Weather & When to go
The most exciting trails are closed from the first of November to the 15th of June. July and August are very busy, so it’s nicest to go in June or September. If you want to cross the border after climbing Mt. Rysy, keep in mind that this is only allowed until the 30th of September – they don’t check this, but it’s for your own safety; we did it on the last day and there was so much ice it was probably quite risky already.
Typical summer weather means clear skies in the morning, and then ever more clouds appearing (and descending) throughout the day. It’s advised to start at least one hour after sunrise and get to a town or hut at least one hour before sunset.
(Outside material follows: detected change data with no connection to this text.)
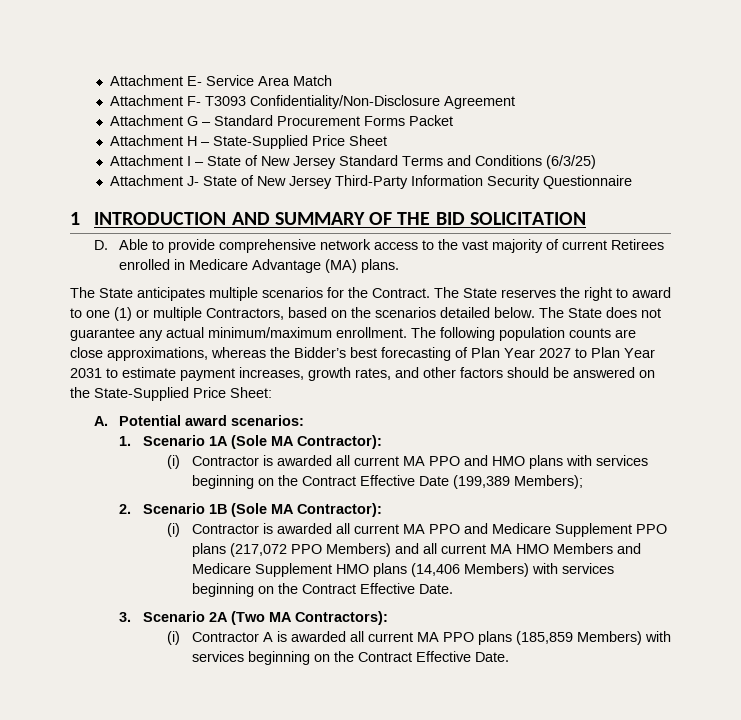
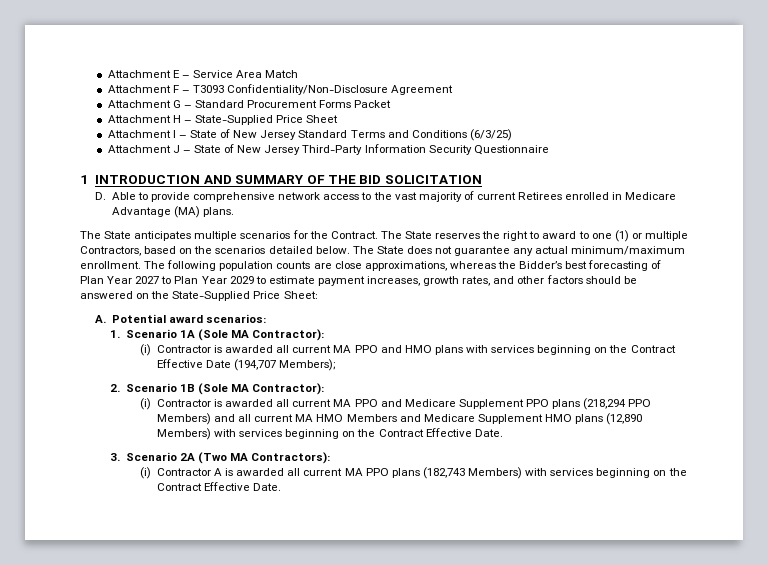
[110,75,203,86] Attachment E- -> [107,70,190,78] Attachment E –
[187,96,202,106] F- -> [172,85,190,93] F –
[187,176,200,186] J- -> [172,145,191,153] J –
[70,368,102,378] 2031 -> [229,276,254,284] 2029
[452,475,510,489] (199,389 -> [234,359,277,371] (194,707
[229,543,287,557] (217,072 -> [583,398,627,410] (218,294
[410,563,460,577] (14,406 -> [606,413,643,425] (12,890
[515,631,573,645] (185,859 -> [422,467,465,479] (182,743

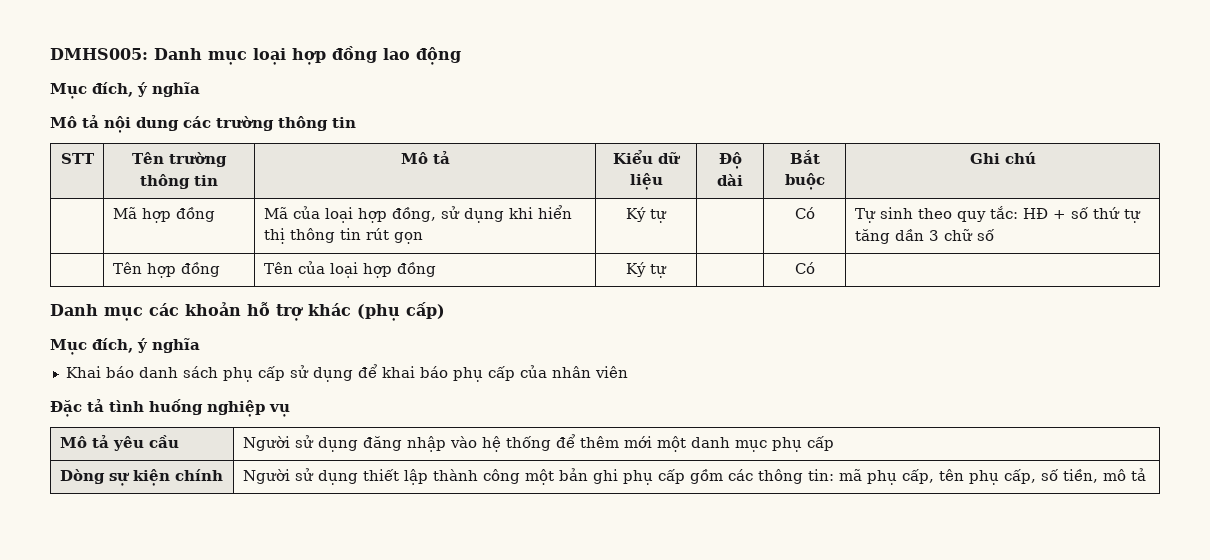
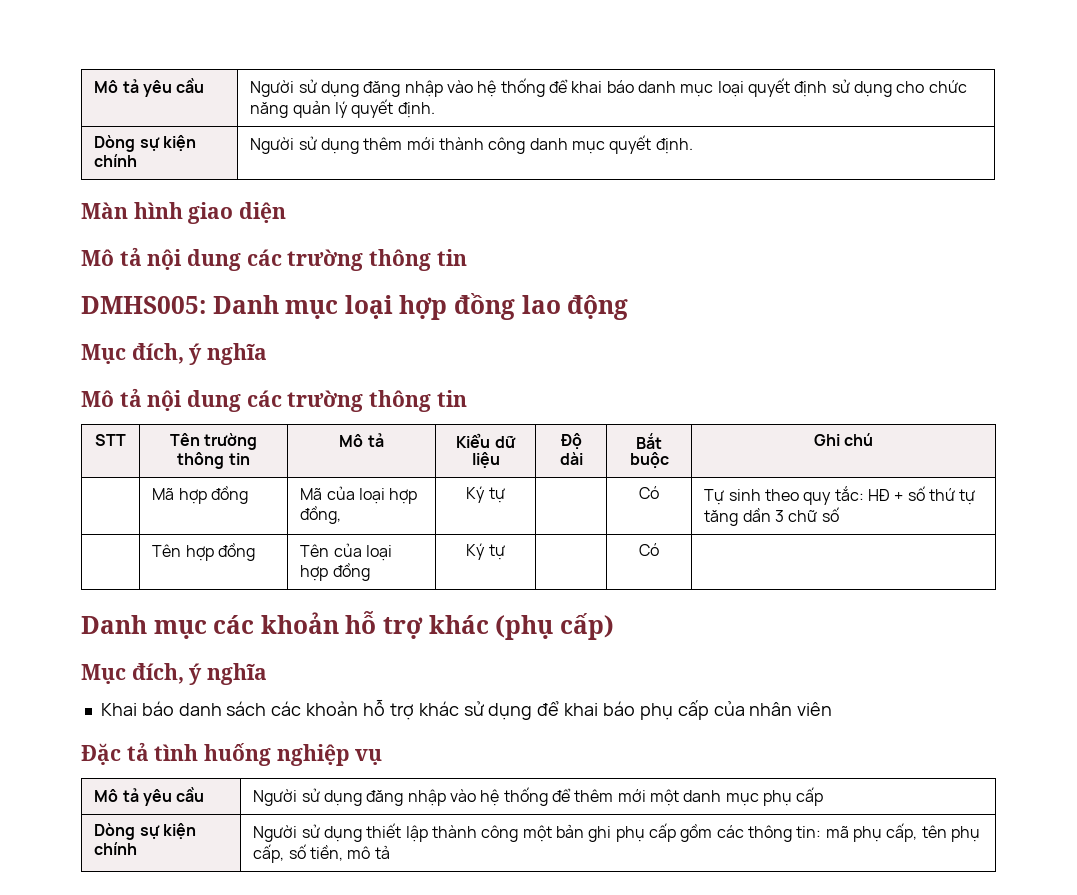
(50, 54) none -> [94,78,205,97] [250,78,967,97] [250,99,435,118] [94,135,197,152] [94,154,138,167] [250,135,693,154] [81,202,287,224] [81,247,467,271] Mô tả yêu cầu | Người sử dụng đăng nhập vào hệ thống để khai báo danh mục loại quyết định sử dụng cho chức năng quản lý quyết định. // Dòng sự kiện chính | Người sử dụng thêm mới thành công danh mục quyết định. // Màn hình giao diện // Mô tả nội dung các trường thông tin //
[440,205,572,223] [263,228,423,244] sử dụng khi hiển thị thông tin rút gọn -> (342, 515) none
[222,366,285,382] phụ cấp -> [271,699,459,720] các khoản hỗ trợ khác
It can be quite cold and sometimes windy in the higher regions through out the year, so bring warm clothes even if it’s warm and sunny in the valley.
Bring good shoes, a raincoat and a water bottle (water from streams or sources is generally safe to drink). It’s safest not to attempt the more difficult trails on your own. If you want to go hiking from hut to hut but not with a big pack, leave it at the left luggage office at Poprad train station and take what you need in a smaller backpack.
Tatranska Magistrala is a red-marked trail which crosses the Tatras from east to west, starting at Velke Biele pleso in the east, and continuing beyond the borders of the High Tatras map in the west. This is one of the most popular trails and, if it is your first trip, any part of this trail would be an excellent place to start. It would take about 15 to 16 hours to walk from Velke Biele pleso to the town of Podbanske in the western Tatras (or the other way ’round), but there are six mountain huts along the way so there’s no need to do it in one go. The most spectacular parts of the Magistrala are between Skalnata chata at the cable car-station and Chata pri Zelenom plese at Zelene lake (2 hours 45 minutes); and between the Sliezsky dom mountain hotel and Chata pri Popradskom plese (3 hours 30 minutes), though the zigzaggy trail directly east of Popradske lake is also the hardest part of the red trail.
|A Lake Hidden in the High Tatras|
Popradske Pleso to Koprovsky Stit and back is is one of the nicest return hikes to be had in the Tatras. It takes about five and a half hours, and is marked blue and then red. After you get above the treeline you get good views of Rysy in the east and Satan in the west. Then you get to the Hincovo lakes, the highest lakes in Slovakia that contain fish (salmon and trout), which sometimes remain frozen well into July. Until this point it’s a moderate walk you could take with children, afterwards it gets harder but you will be rewarded by breath-taking views in all directions along the way, and from the top of Koprovsky (2363,3 m).